TEKS LATIHAN

----

Pantau - Anggota Komisi IX DPR RI Netty Prasetiyani Aher mendukung kebijakan Badan Gizi Nasional (BGN) yang melarang Satuan Pelayanan Pemenuhan Gizi (SPPG) atau dapur Program Makan Bergizi Gratis (MBG) menggunakan barang-barang bersubsidi seperti LPG 3 kilogram, beras Stabilisasi Pasokan dan Harga Pangan (SPHP), serta minyak goreng MinyaKita. Menurutnya, kebijakan tersebut penting untuk memastikan subsidi pemerintah tetap dinikmati oleh masyarakat yang menjadi sasaran.
Subsidi Harus Tepat SasaranNetty menilai barang bersubsidi memang diperuntukkan bagi masyarakat yang membutuhkan sehingga tidak seharusnya dialihkan untuk operasional program pemerintah.
"Subsidi seperti LPG 3 kilogram, beras SPHP, dan MinyaKita memang diperuntukkan bagi masyarakat yang membutuhkan. Karena itu, penggunaannya harus tetap tepat sasaran dan tidak dialihkan untuk operasional program pemerintah," kata Netty Prasetiyani Aher.
Politisi Fraksi PKS itu mengatakan Program Makan Bergizi Gratis tidak hanya bertujuan meningkatkan pemenuhan gizi masyarakat, tetapi juga diharapkan menjadi penggerak ekonomi lokal melalui pelibatan petani, peternak, nelayan, dan pelaku UMKM pangan.
Ia juga memandang kebijakan BGN yang mewajibkan SPPG membeli bahan pangan sesuai Harga Acuan Pemerintah (HAP) dapat menjaga keseimbangan antara keberhasilan pelaksanaan Program MBG dan perlindungan terhadap produsen pangan dalam negeri.

----

ITEM YANG DIBERIKAN
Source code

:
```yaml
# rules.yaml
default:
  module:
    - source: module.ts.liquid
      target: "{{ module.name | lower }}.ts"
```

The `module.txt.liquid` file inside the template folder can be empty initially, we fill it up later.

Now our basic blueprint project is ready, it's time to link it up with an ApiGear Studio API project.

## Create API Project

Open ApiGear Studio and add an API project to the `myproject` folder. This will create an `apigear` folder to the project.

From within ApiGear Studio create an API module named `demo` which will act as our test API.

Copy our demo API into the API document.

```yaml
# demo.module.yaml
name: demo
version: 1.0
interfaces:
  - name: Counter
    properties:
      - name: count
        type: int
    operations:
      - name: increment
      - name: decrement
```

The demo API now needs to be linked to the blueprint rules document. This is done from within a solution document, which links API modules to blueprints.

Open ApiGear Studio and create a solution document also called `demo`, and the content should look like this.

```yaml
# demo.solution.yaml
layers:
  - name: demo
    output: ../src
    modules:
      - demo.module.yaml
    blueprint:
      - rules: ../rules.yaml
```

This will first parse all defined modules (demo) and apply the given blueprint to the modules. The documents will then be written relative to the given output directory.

----

TUGAS
Tolong ulangi teks latihan secara utuh, kata demi kata. Item di atas tidak dipakai dalam latihan ini.

JAWABAN LATIHAN
Pantau - Anggota Komisi IX DPR RI Netty Prasetiyani Aher mendukung kebijakan Badan Gizi Nasional (BGN) yang melarang Satuan Pelayanan Pemenuhan Gizi (SPPG) atau dapur Program Makan Bergizi Gratis (MBG) menggunakan barang-barang bersubsidi seperti LPG 3 kilogram, beras Stabilisasi Pasokan dan Harga Pangan (SPHP), serta minyak goreng MinyaKita. Menurutnya, kebijakan tersebut penting untuk memastikan subsidi pemerintah tetap dinikmati oleh masyarakat yang menjadi sasaran.
Subsidi Harus Tepat SasaranNetty menilai barang bersubsidi memang diperuntukkan bagi masyarakat yang membutuhkan sehingga tidak seharusnya dialihkan untuk operasional program pemerintah.
"Subsidi seperti LPG 3 kilogram, beras SPHP, dan MinyaKita memang diperuntukkan bagi masyarakat yang membutuhkan. Karena itu, penggunaannya harus tetap tepat sasaran dan tidak dialihkan untuk operasional program pemerintah," kata Netty Prasetiyani Aher.
Politisi Fraksi PKS itu mengatakan Program Makan Bergizi Gratis tidak hanya bertujuan meningkatkan pemenuhan gizi masyarakat, tetapi juga diharapkan menjadi penggerak ekonomi lokal melalui pelibatan petani, peternak, nelayan, dan pelaku UMKM pangan.
Ia juga memandang kebijakan BGN yang mewajibkan SPPG membeli bahan pangan sesuai Harga Acuan Pemerintah (HAP) dapat menjaga keseimbangan antara keberhasilan pelaksanaan Program MBG dan perlindungan terhadap produsen pangan dalam negeri.